- EXERCISE: Reproduce each record exactly, but exclude every picture.

- RECORDS FOR THE EXERCISE:
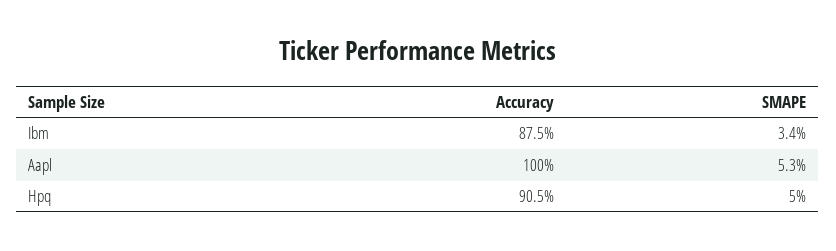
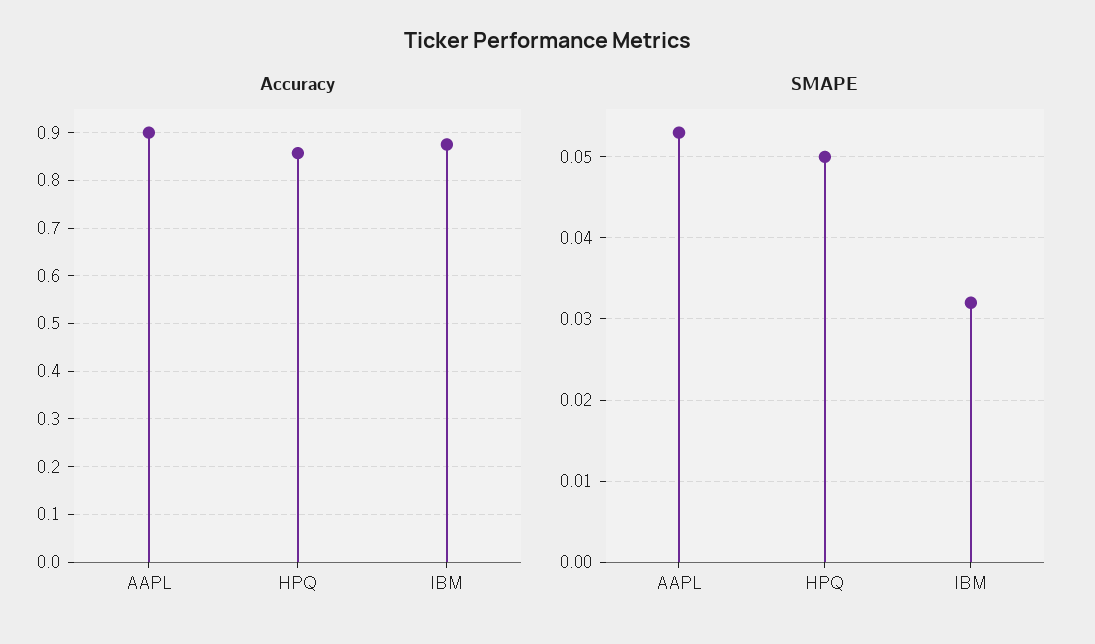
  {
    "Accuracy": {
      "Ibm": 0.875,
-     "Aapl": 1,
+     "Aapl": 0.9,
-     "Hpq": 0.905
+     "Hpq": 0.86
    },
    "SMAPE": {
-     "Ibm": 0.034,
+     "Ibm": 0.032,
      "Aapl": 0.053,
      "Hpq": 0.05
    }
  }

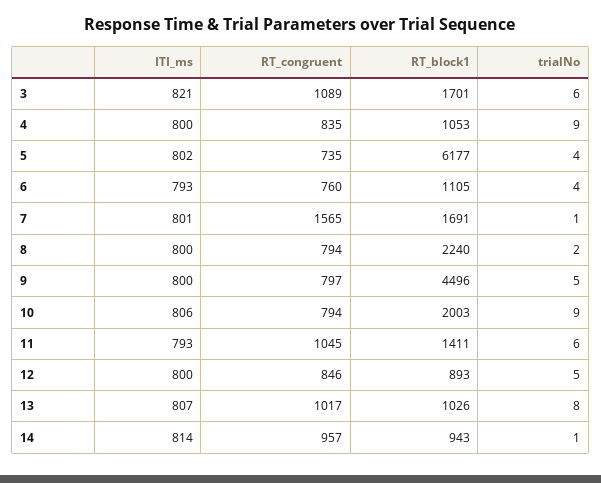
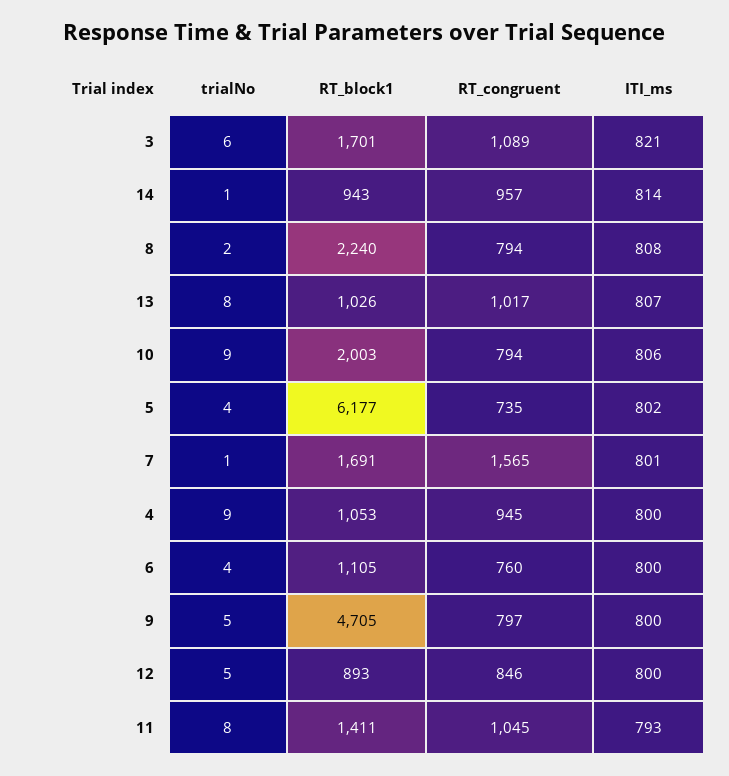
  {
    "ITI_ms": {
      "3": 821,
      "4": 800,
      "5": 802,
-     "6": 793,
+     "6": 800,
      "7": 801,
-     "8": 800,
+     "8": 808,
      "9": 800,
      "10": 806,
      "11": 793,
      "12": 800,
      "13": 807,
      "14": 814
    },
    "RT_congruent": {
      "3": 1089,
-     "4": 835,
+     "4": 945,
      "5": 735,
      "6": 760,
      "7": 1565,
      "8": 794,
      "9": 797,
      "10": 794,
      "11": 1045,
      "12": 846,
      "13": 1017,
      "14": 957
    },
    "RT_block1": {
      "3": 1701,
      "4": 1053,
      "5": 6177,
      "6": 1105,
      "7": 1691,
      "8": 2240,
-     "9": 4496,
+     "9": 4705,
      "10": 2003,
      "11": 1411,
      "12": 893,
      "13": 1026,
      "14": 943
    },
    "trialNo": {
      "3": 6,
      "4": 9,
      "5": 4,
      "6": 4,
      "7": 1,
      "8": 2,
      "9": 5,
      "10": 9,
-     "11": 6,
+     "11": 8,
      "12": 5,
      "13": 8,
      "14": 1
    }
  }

- TASK SOLUTION:
  {
    "Accuracy": {
      "Ibm": 0.875,
-     "Aapl": 1,
+     "Aapl": 0.9,
-     "Hpq": 0.905
+     "Hpq": 0.86
    },
    "SMAPE": {
-     "Ibm": 0.034,
+     "Ibm": 0.032,
      "Aapl": 0.053,
      "Hpq": 0.05
    }
  }

  {
    "ITI_ms": {
      "3": 821,
      "4": 800,
      "5": 802,
-     "6": 793,
+     "6": 800,
      "7": 801,
-     "8": 800,
+     "8": 808,
      "9": 800,
      "10": 806,
      "11": 793,
      "12": 800,
      "13": 807,
      "14": 814
    },
    "RT_congruent": {
      "3": 1089,
-     "4": 835,
+     "4": 945,
      "5": 735,
      "6": 760,
      "7": 1565,
      "8": 794,
      "9": 797,
      "10": 794,
      "11": 1045,
      "12": 846,
      "13": 1017,
      "14": 957
    },
    "RT_block1": {
      "3": 1701,
      "4": 1053,
      "5": 6177,
      "6": 1105,
      "7": 1691,
      "8": 2240,
-     "9": 4496,
+     "9": 4705,
      "10": 2003,
      "11": 1411,
      "12": 893,
      "13": 1026,
      "14": 943
    },
    "trialNo": {
      "3": 6,
      "4": 9,
      "5": 4,
      "6": 4,
      "7": 1,
      "8": 2,
      "9": 5,
      "10": 9,
-     "11": 6,
+     "11": 8,
      "12": 5,
      "13": 8,
      "14": 1
    }
  }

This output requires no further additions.